A team of creative students at Sir John A. Macdonald secondary received their first art commission this spring – an assignment that helped celebrate the 2010 Profiling Excellence volunteers.

Most of the students, in grades 9 to 12, had worked with clay before. But this was a new task: create a one-of-a-kind trophy to capture the essence of one award-winning volunteer. They also presented it to their recipient May 11 at the annual gala organized by the Parental Involvement Committee (PIC).
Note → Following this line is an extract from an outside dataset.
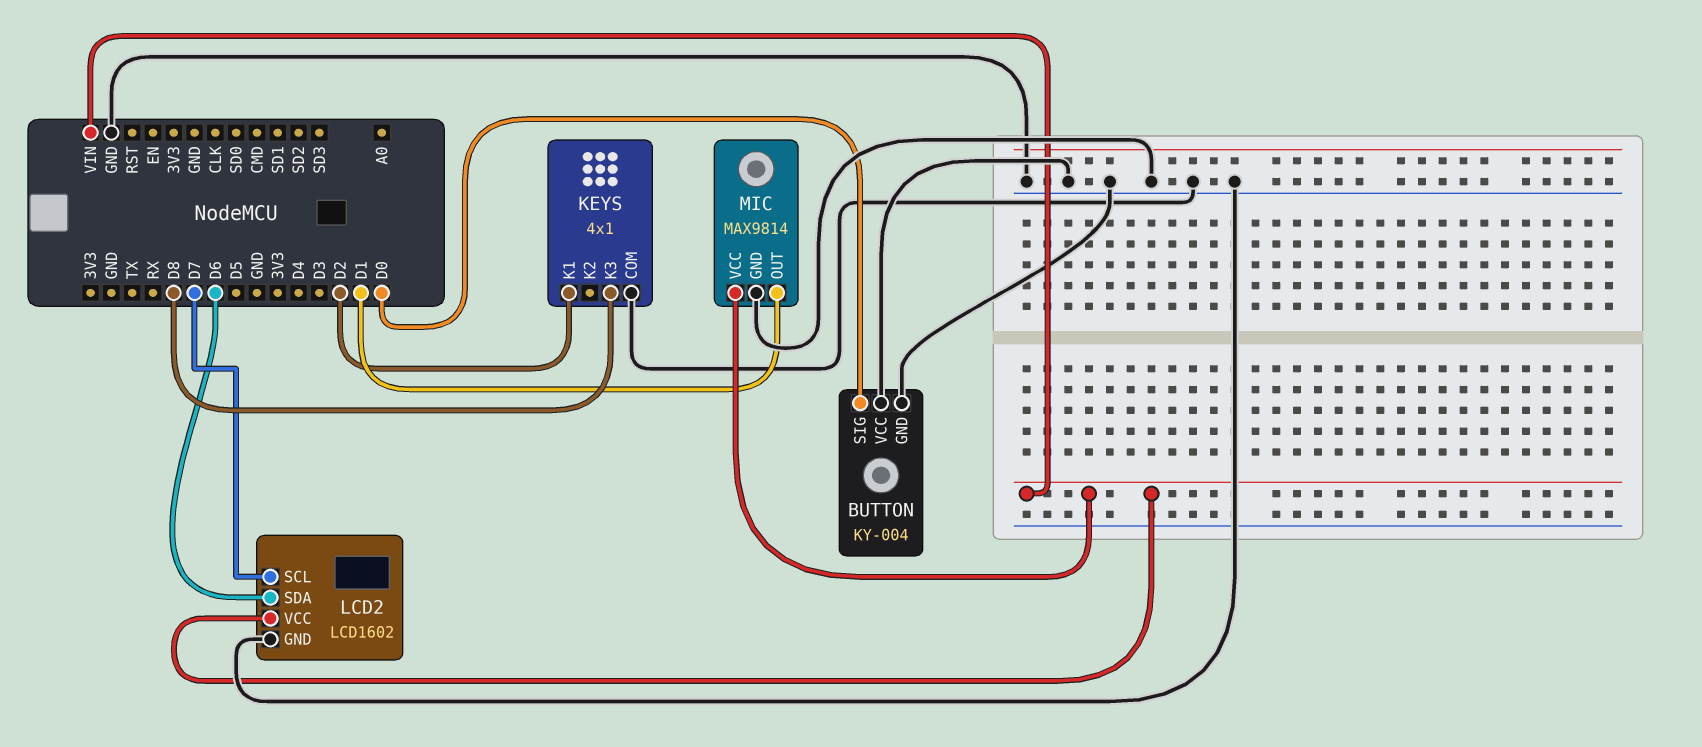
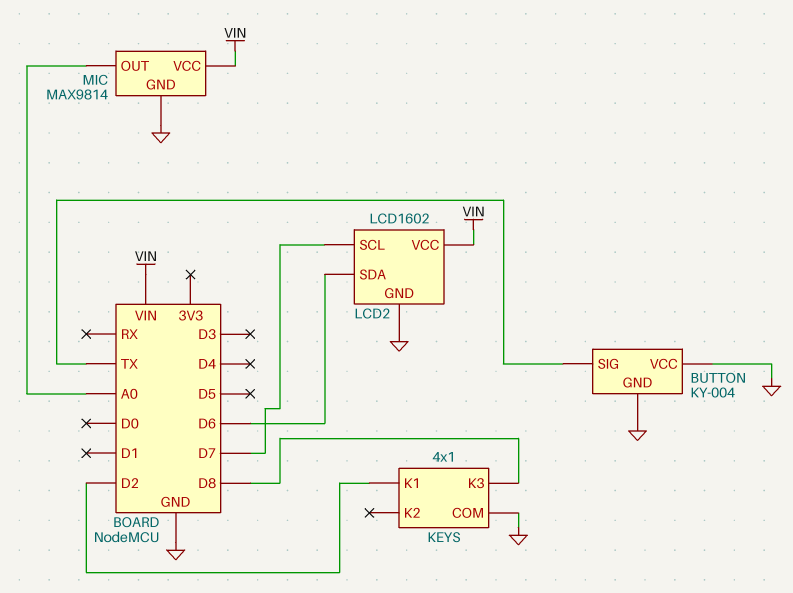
BUTTON pin SIG: D0 -> TX
MIC pin OUT: D1 -> A0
“I had Sandra Binns and one thing that stood out is that she liked to bake,” Grade 11 student Rose Hoang said of the volunteer who links Adelaide Hoodless elementary with Home and School, PIC and the wider community. “So I tried to include organic things like cooking and baked goods.”

Binns loved it. “Baking is something that I like to do for me, because I find it relaxing. I do so many things that it’s interesting that she chose that element to focus on, it’s very personal,” said Binns, a gracious award winner who is a member of PIC and current president of the Hamilton-Wentworth Council of Home and School Associations. “Having a budding artist create something for me that I can show my family is really special.”

Jeff Reynolds, chair of HWDSB’s PIC which through a subcommittee has organized and run the Board-supported event for four years, said the unique SJAM artwork added a nice twist to the event this year.

“This is about giving parents who volunteer some recognition beyond the school level, where there may already have an appreciation day or pizza party,” said Reynolds, noting that 400 volunteer names were submitted.

In one case, Grade 12 SJAM student Linh Hoang sculpted two collaborating forms to represent the extra classroom assistance students receive from Roberta Crowthers at Queen’s Rangers School.

Josh Wald’s sculpture evoked the love of chess held dear by Allan Parker, a 13-year volunteer at Mary Hopkins who leads a fitness program, challenges students’ numeracy and literacy and mentors the school’s chess club.

“He was involved in everything so I had two shapes going different directions because he was so well-rounded,” the Grade 11 student says. “But then (SJAM art teacher Richard) Kowalchuk said it looked like a chess piece. I said, ‘Yeah it does’ and decided to cut the top off of it so it looks like a rook piece.”

To capture Vicky Wylson-Sher, a strong advocate for improving education through HWDSB’s Special Education Advisory Committee, Grade 9 student Mary Deason built barriers into her sculpture “because people have obstacles to get through but still get through them.”

The students, taking a break around a table in one of the studio classrooms at Sir John A. Macdonald, enjoyed the process. “It was neat and a bit hard, because we only got a certain amount of time to do it, so we had to think fast,” Linh Hoang said.

SJAM art department head Richard Kowalchuk noted that the gold-painted clay sculptures on wooden bases also showed the students what it means to be a commissioned to create art. For some, giving away their sculpture was like giving away a first-born child.

“Especially for senior students, who are building their portfolio, it was a learning experience,” Kowalchuk says. “In the art world, if you are commissioned to do something, it is gone before you start. That is part of art.”